Helen Barrett has been busy trying out various Weblog platforms to see how they fare as online portfolios. Interesting to see the variations, but I think most of the differences are primarily cosmetic.
Tom doesn’t think that blogs are the right medium for this experiment anyway:
Let’s cut to the chase, you can’t really make an e-portfolio with weblog software, they’re just not built for it, and wikis will only be useful if you neuter them. What you need is an open source, enterprise-class content management system. The main things Helen can borrow from blogs is the idea that people shouldn’t be screwing around with DreamWeaver to create web pages any more and e-portfolios should be using RSS, RDF, XML and web standards.
But really, how many decades is it going to take before more technical acumen is necessary to become an authority in educational technology? The lack thereof is really tiresome, and it is much more of a problem today than it would have been eight or ten years ago, because so much power is at our disposal, if we only have the capacity to reach out and grasp it.

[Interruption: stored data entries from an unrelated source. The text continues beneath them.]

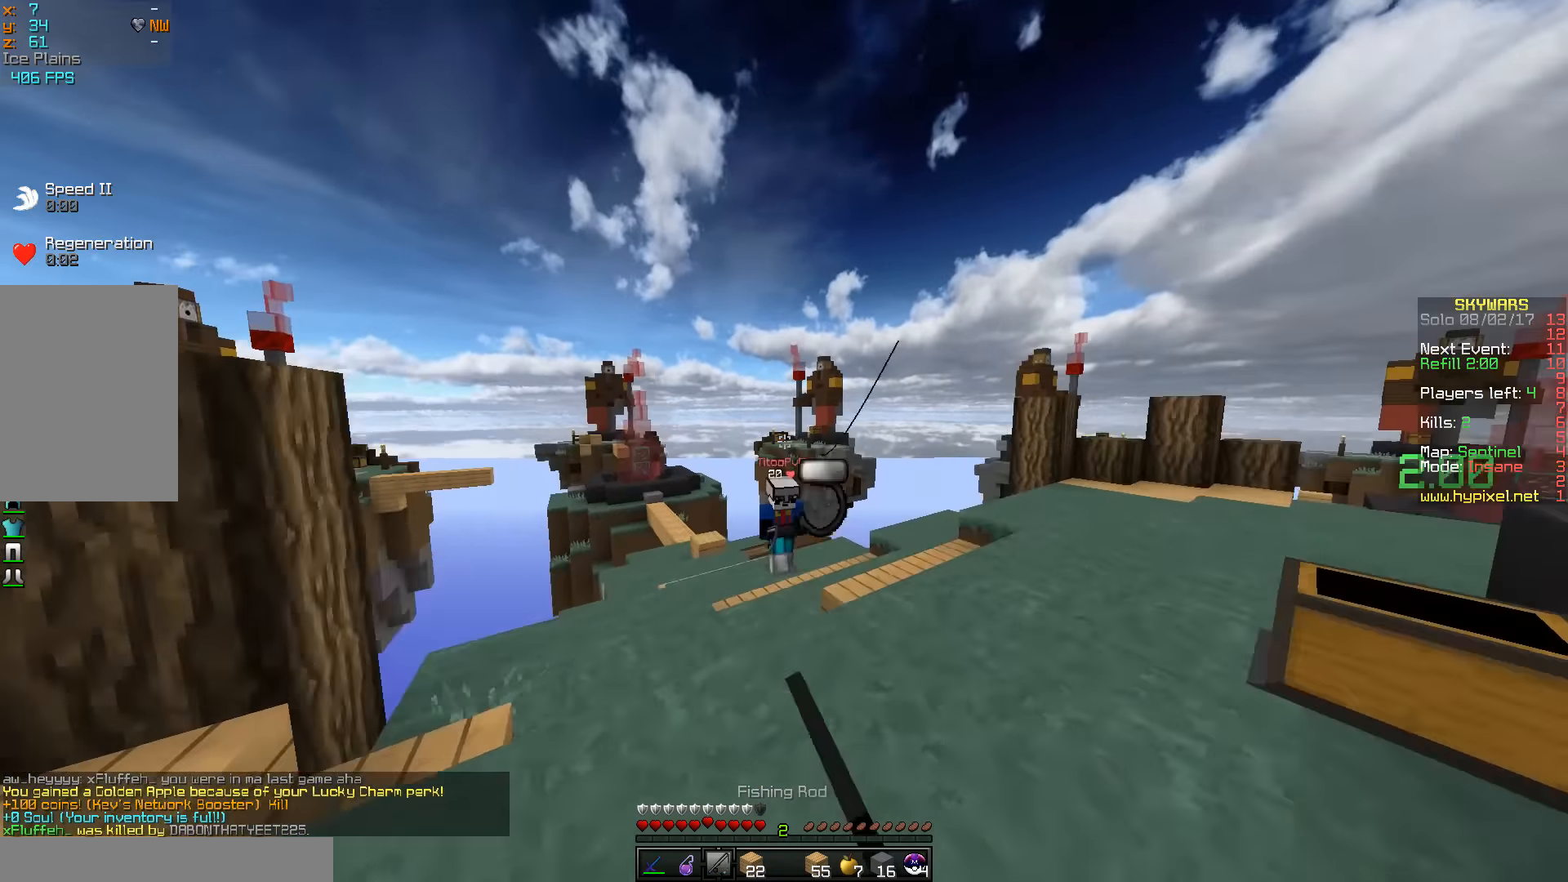
{"keys": ["a", "w"], "mouse": [], "events": [[217, "mouse_left", "down"], [300, "mouse_left", "up"], [317, "mouse_left", "down"], [383, "mouse_left", "up"], [400, "a", "down"], [400, "mouse_left", "down"], [433, "d", "up"], [483, "mouse_left", "up"]]}
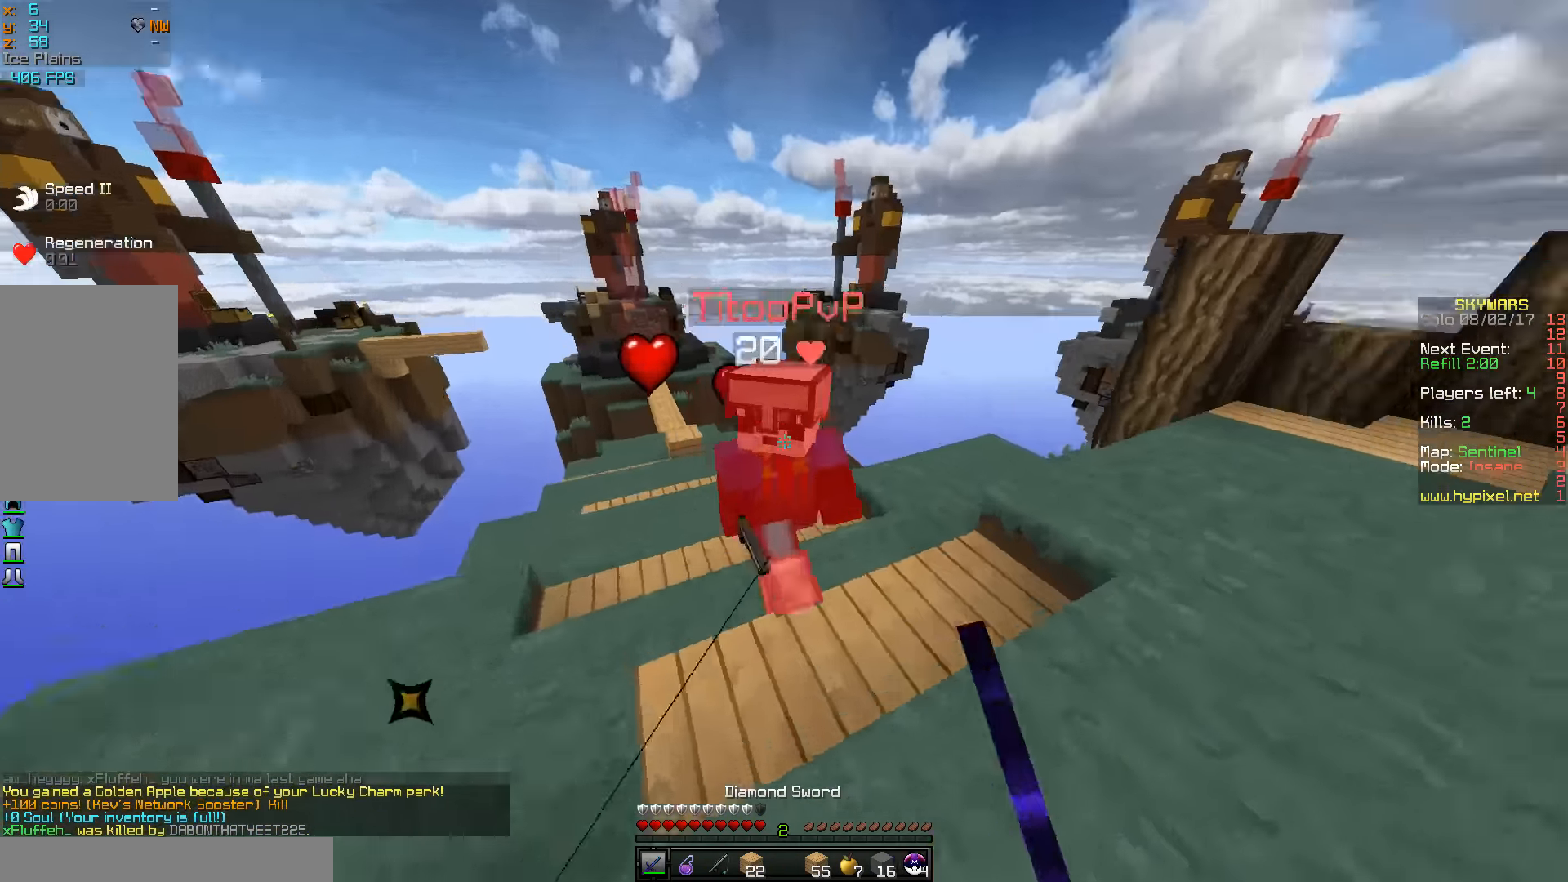
{"keys": ["a", "w"], "mouse": ["left"], "events": [[17, "mouse_left", "down"], [117, "mouse_left", "up"], [133, "mouse_left", "down"]]}
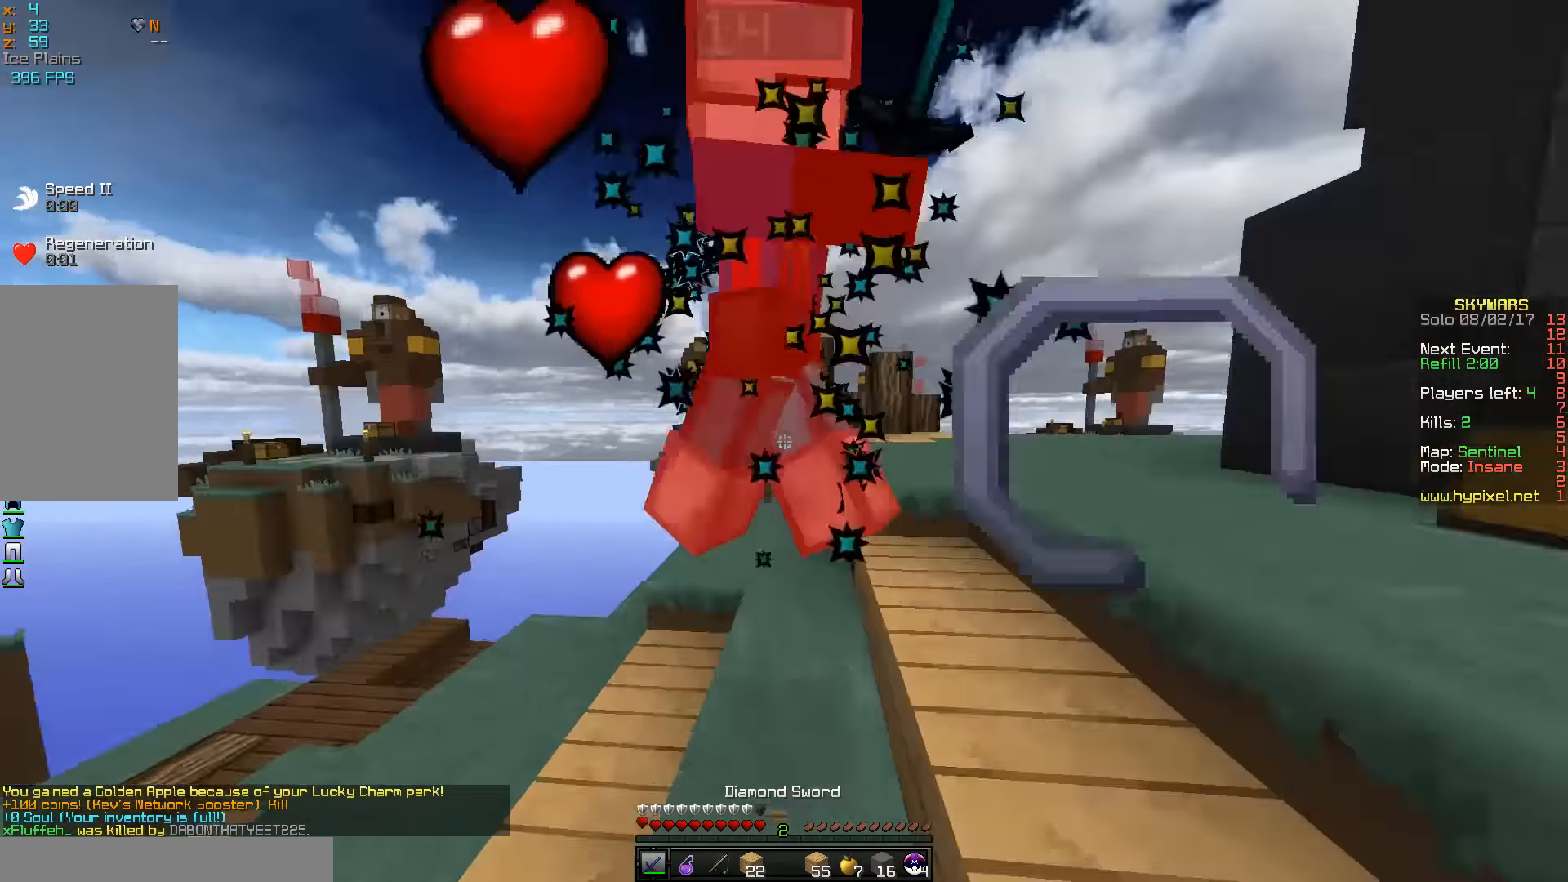
{"keys": ["a", "w"], "mouse": ["left"], "events": [[50, "a", "up"], [150, "mouse_left", "up"], [183, "mouse_left", "down"], [217, "d", "down"], [350, "a", "down"], [350, "d", "up"]]}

His last point makes me wonder if he thinks only programmers can be experts at ed tech. I know he sees the landscape through very different eyes than Helen and I do, and his vision is pretty amazing. But authorities at ed tech also need the acumen to deal with educators who have very little energy or interest in the toys, and I think what Helen is trying to do is take a first step for a lot of those folks who have no clue what open-source is even about.
I noted to my superintendent the other day that another good thing about Weblogs is that they open a door to technology use for the timid and uninitiated. It’s a pretty low bar to jump over, and if they can hurdle this one, who knows what might be next. I think Helen’s work is giving some people a reason to try to make the jump.